The gay divorcees
First came gay marriage. Now comes the inevitable - and a slew of unprecedented legal questions.
![]() (Wesley Bedrosian) |
IN MAY 2004, gay couples joyously smashed a legal barrier, celebrating the country's first same-sex marriages. Less than two years later, some of those couples find themselves on the edge of a less joyous legal frontier: They're divorcing.
More than 7,300 gay and lesbian couples have married in Massachusetts according to the Department of Public Health, and somewhere between 35 and 45 of those couples have since filed for divorce (according to an informal survey-the state's probate courts don't officially track gay divorces).
Gay divorces were of course not unexpected. Twenty percent of heterosexual couples either separated or divorced within the first five years of marriage, according to a 1998 report by the federal Centers for Disease Control and Prevention. And in Vermont, which began allowing civil unions in 2000, 91 of the state's 7,828 unions have since been dissolved.
But in addition to the standard questions about dividing assets and paying alimony, same-sex couples also find themselves confronting a host of sticky legal issues not faced by heterosexual couples, complicating a process that even under the best of circumstances can be emotionally exhausting and expensive.
''There are no definitive answers," said attorney Joyce Kauffman of Cambridge, who is the chair of the Family Law Section of the Massachusetts Lesbian and Gay Bar Association and has handled three divorces in the growing field. ''It's all so new, it's hard to predict how it will play out."

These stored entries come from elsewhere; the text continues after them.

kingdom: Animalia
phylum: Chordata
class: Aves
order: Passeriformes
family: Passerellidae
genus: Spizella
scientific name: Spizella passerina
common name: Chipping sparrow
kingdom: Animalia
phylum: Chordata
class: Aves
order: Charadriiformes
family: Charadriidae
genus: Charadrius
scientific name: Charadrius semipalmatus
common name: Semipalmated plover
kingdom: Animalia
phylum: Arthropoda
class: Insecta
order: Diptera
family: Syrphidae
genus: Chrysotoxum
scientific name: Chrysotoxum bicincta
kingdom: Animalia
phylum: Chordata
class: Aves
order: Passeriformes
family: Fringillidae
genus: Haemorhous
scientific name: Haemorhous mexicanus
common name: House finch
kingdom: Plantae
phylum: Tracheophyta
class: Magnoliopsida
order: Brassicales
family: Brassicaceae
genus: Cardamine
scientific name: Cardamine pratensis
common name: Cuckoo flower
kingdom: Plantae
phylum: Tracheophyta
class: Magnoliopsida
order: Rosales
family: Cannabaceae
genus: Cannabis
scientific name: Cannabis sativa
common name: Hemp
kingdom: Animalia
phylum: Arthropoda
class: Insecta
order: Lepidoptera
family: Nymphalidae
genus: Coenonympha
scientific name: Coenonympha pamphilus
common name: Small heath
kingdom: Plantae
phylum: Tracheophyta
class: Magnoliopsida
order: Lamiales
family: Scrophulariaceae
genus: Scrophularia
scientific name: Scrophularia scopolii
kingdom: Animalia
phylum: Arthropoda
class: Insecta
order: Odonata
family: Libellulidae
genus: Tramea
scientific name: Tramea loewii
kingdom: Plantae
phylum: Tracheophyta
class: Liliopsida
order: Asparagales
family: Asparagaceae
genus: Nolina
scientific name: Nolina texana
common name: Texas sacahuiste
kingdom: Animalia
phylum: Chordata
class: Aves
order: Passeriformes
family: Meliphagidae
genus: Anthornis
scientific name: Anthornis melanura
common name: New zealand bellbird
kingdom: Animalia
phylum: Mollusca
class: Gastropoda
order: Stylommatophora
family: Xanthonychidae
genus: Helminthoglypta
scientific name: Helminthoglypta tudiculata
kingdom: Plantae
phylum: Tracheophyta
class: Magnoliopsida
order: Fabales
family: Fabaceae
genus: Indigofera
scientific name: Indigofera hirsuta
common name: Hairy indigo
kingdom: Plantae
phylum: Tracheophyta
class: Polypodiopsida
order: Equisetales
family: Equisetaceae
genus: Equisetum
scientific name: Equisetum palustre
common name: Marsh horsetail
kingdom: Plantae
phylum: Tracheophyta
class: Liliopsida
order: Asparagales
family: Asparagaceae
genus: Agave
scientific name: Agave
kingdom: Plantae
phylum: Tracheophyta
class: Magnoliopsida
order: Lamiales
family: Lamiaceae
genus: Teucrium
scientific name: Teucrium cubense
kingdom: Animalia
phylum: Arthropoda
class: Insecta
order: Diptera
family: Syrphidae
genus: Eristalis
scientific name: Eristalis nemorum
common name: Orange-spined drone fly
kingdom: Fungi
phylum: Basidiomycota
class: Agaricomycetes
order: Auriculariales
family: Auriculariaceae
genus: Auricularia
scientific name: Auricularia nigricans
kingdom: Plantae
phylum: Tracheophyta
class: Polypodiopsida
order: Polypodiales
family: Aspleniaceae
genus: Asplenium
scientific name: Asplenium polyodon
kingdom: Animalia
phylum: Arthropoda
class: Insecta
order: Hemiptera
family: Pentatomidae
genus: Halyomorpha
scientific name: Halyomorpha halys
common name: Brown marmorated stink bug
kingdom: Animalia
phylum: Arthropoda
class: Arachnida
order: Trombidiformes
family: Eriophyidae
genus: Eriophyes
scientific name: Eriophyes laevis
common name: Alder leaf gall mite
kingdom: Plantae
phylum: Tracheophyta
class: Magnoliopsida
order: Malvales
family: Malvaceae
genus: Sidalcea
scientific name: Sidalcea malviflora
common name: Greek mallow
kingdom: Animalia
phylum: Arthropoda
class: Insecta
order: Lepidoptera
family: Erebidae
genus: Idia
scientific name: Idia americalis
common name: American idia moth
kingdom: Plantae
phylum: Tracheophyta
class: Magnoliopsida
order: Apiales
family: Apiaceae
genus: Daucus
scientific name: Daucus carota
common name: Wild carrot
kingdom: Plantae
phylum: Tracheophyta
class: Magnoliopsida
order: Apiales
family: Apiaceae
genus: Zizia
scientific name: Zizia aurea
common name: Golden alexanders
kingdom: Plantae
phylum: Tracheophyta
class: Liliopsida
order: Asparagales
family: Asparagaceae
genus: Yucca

Many of the problems stem from the fact that Massachusetts is the only state to recognize same-sex marriage. Massachusetts state law allows residents to file for divorce, but it does not allow out-of-state residents to do so, unless the cause of the divorce-an act of infidelity, for example-occurred here.
Lawyers say this restriction could create some truly knotty legal situations. Say an out-of-state couple wants to divorce, but their state doesn't recognize that they were married in Massachusetts. Could one of them legally marry a heterosexual partner, without divorcing the gay partner? What if that person died and both legal spouses claimed the assets? ''Are you getting the sense it's a mess?" asked Lisa M. Wilson, a Newton lawyer who handles gay divorces.
Then there's the federal government. For federal tax purposes, alimony is normally deductible for the person paying and counted as income for the person on the receiving end. But same-sex marriages have no standing in the eyes of the IRS. ''We don't recognize gay marriages," said IRS spokeswoman Peggy Riley. Same-sex couples need to file as single people, rather than as a couple, she said, and they can't enjoy the alimony deduction.
Even seemingly basic aspects of a divorce are more complicated for same-sex couples. A major problem, for instance, arises in calculating the length of relationships, an important factor in a court's decision on how to divide assets. How will a divorce court view a gay couple who lived together for 20 years but were married for only one year? ''Technically, the court could say it's a short-term marriage, but it really is a long-term marriage because they couldn't get married before," said Kauffman. ''There's very little case law and nothing in the statutes that addresses that."
Still, gay couples have seemed to welcome the legal framework of divorce, which at least provides some structure for resolving problems. Before same-sex marriage, a couple breaking up might sue each other in multiple courts to divide possessions-one court for real estate, another for personal property, and so on. ''The big advantage with divorce is that there are state-made rules of the game," said Elizabeth Bartholet, a professor at Harvard Law School who specializes in family law. ''It's important for people to know if they enter into a marriage what the rules are with respect to splitting up."